The Department of Trade, Industry, and Competition (Dtic) said yesterday that the South African government welcomed the announcement by the global pharmaceutical company, Novo Nordisk, that it would produce insulin in South Africa through Aspen.
This comes after on Tuesday, the companies announced that Aspen Pharmacare had been contracted by the global manufacturer of human insulin, Novo Nordisk, to produce 16 million vials of insulin next year.
Novo said the amount that Aspen would produce next year under the contract equates to the yearly consumption of 1.1 million people with type 1 and type 2 diabetes.
In terms of the contract, Aspen Pharmacare Holdings Limited and its wholly-owned South African subsidiary, Aspen SA Operations had agreed with Novo Nordisk, to the technical transfer and commercial manufacture of human insulin.
Minister of Trade, Industry, and Competition Ebrahim Patel said: “We are optimistic that this partnership will significantly enhance access to insulin treatment not just in South Africa, but also across the continent.”
The contract will enable the local production of human insulin in South Africa through the conversion of insulin into finished dose vials.
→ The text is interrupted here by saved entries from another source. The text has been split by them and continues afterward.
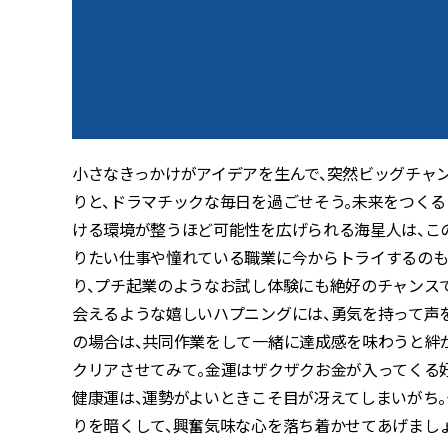
小さなきっかけがアイデアを生んで、突然ビッグチャ
りと、ドラマチックな毎日を過ごせそう。未来をつく
ける環境が整うほど可能性を広げられる海星人は、こ
りたい仕事や憧れている職業に今からトライするのも
り、プチ起業のようなお試し体験にも絶好のチャンスで
会えるような嬉しいハプニングには、勇気を持って声
の場合は、共同作業をして一緒に達成感を味わうと絆
クリアさせてみて。金運はザクザクお金が入ってくる
健康運は、運勢がよいときこそ目が冴えてしまいがち。
りを暗くして、興奮気味な心を落ち着かせてあげましょ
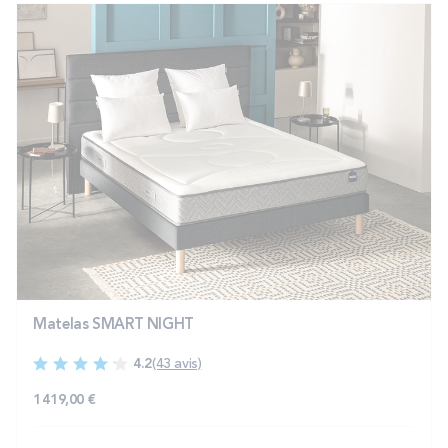
Matelas SMART NIGHT
4.2
(43 avis)
1 419,00 €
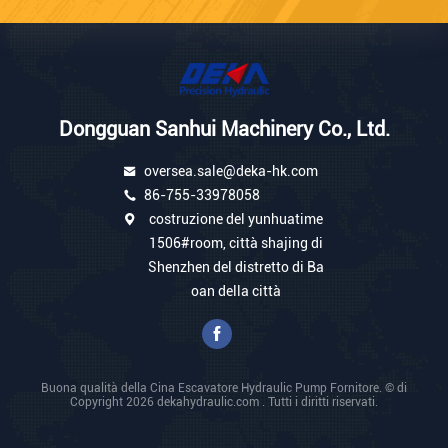
Dongguan Sanhui Machinery Co., Ltd.
oversea.sale@deka-hk.com
86-755-33978058
costruzione del yunhuatime
1506#room, città shajing di
Shenzhen del distretto di Ba
oan della città
Buona qualità della Cina Escavatore Hydraulic Pump Fornitore. © di
Copyright 2026 dekahydraulic.com . Tutti i diritti riservati.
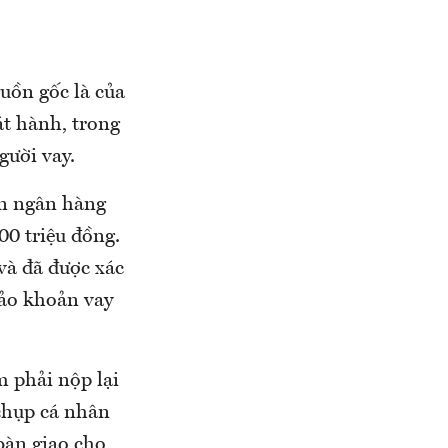
uồn gốc là của
t hành, trong
gười vay.
ản ngân hàng
00 triệu đồng.
và đã được xác
đảo khoản vay
 phải nộp lại
chụp cá nhân
 bàn giao cho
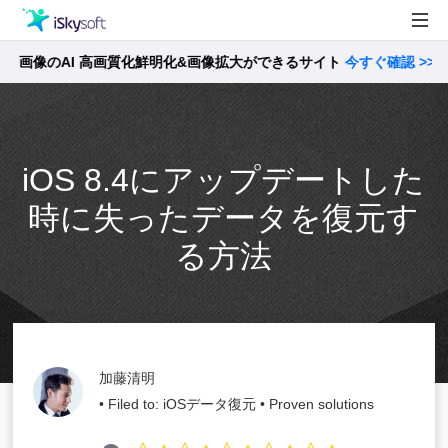
像のAI 高画質化鮮明化&画像拡大ができるサイト
製品
今すぐ確認 >>
製品活用事例
Utility
ストア
iOS 8.4にアップデートした
サポート
時に失ったデータを復元す
る方法
加藤清明
• Filed to:
iOSデータ復元
• Proven solutions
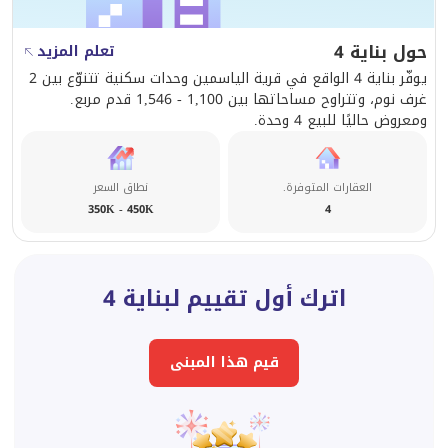
نساعدك في بحثك عن المنزل المثالي!
حول بناية 4
تعلم المزيد
يوفّر بناية 4 الواقع في قرية الياسمين وحدات سكنية تتنوّع بين 2
غرف نوم، وتتراوح مساحاتها بين 1,100 - 1,546 قدم مربع.
ومعروض حاليًا للبيع 4 وحدة.
العقارات المتوفرة.
نطاق السعر
350K - 450K
4
اترك أول تقييم لبناية 4
قيم هذا المبنى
The collaboration will aim to supply over 1 million patients – 16 million doses in 2024 with a further upscaling to 4 million patients in 2026.
“As populations expand, and lifestyles and diets change, we face a rising tide of non-communicable diseases. These diseases are chronic in nature and place a significant burden on communities and families, as well as on health systems, the fiscus, and economies,” Patel said.
He said this was an excellent first step that he hoped would pave the way for both licensing and additional manufacturing opportunities, in areas such as sterile cartridge production and the production of high-demand and new classes of drugs, such as the glucagon-like peptide-1 (GLP-1), which is largely inaccessible at present to African patients.
The production of insulin would use Aspen’s sterile infrastructure in the city of Gqeberha in South Africa, including some of the infrastructure that was used for Covid-19 vaccine manufacture, the department said.
Aspen will deploy 250 people for this production, which would start in early 2024 and would reduce the transport-related carbon footprint by 68%.
“Africa’s population of 1.4 billion people is a vast market and provides the commercial rationale for production in Africa for Africa and the world. Production on the African continent will reduce the growing pharmaceutical trade deficit that both SA and the continent experience – Africa imports 99% of its vaccines and around 80% of its pharmaceutical requirements,” the Dtic said.
Meanwhile, Aspen Pharmacare Group Senior Executive responsible for Strategic Trade Development Stavros Nicolaou said some of the deals that Aspen had done recently were for trying to improve access to a quality product because they are targeted, and even if they are, they need to be tailored to a particular patient's needs.
“It is inherently going to be costly and inaccessible, that's the one aspect the second aspect is diabetes is probably the most sinister disease of all at the moment because we have high obesity rates in our country, and that is a trigger for diabetes so more and more younger people are getting diabetes these days.
“Diabetes is a trigger to a complex of diseases such as heart attack, cardiovascular disease, vessel disease, heart attack, hypertension, high blood pressure, which leads to strokes, etc. Diabetes is not just diabetes on its own, it's a very important trigger to several other very difficult-to-manage and costly diseases.”
He said insulin was very important, and when patients received this treatment, that would lead to less burden on the health care system, and in the medium to long term, improve the productivity of the labour force in the country.
Nicolaou said regarding the vaccine issue, the local and regional manufacturing of vaccines on the continent was going along, but probably not as quickly as the continent and the manufacturers would like it to go, and the reason for that is twofold.
“Number one is to produce a vaccine in Africa, and to sell it in Africa to commercialise it requires what we call a World Health Organisation (WHO) pre-qualification. The pre-qualification process is highly onerous and bureaucratic and is not conducive to assisting manufacturers in establishing capacity and capability on the continent.“
Despite this, he said it was a requirement and should never be compromised because quality, safety, and efficacy were important.
“However, there is a more expedient and less onerous process that could be pursued without compromising the quality of the product. It's going to require a look further by the regulators put differently by WHO pre-qualification to be aligned with realities and practicality on the ground.
“That's what the WHO must look at very closely because unless they reform, we're are always going to be on the back foot as Africa and then you are never going to produce your own vaccines and your own medicine,” he said.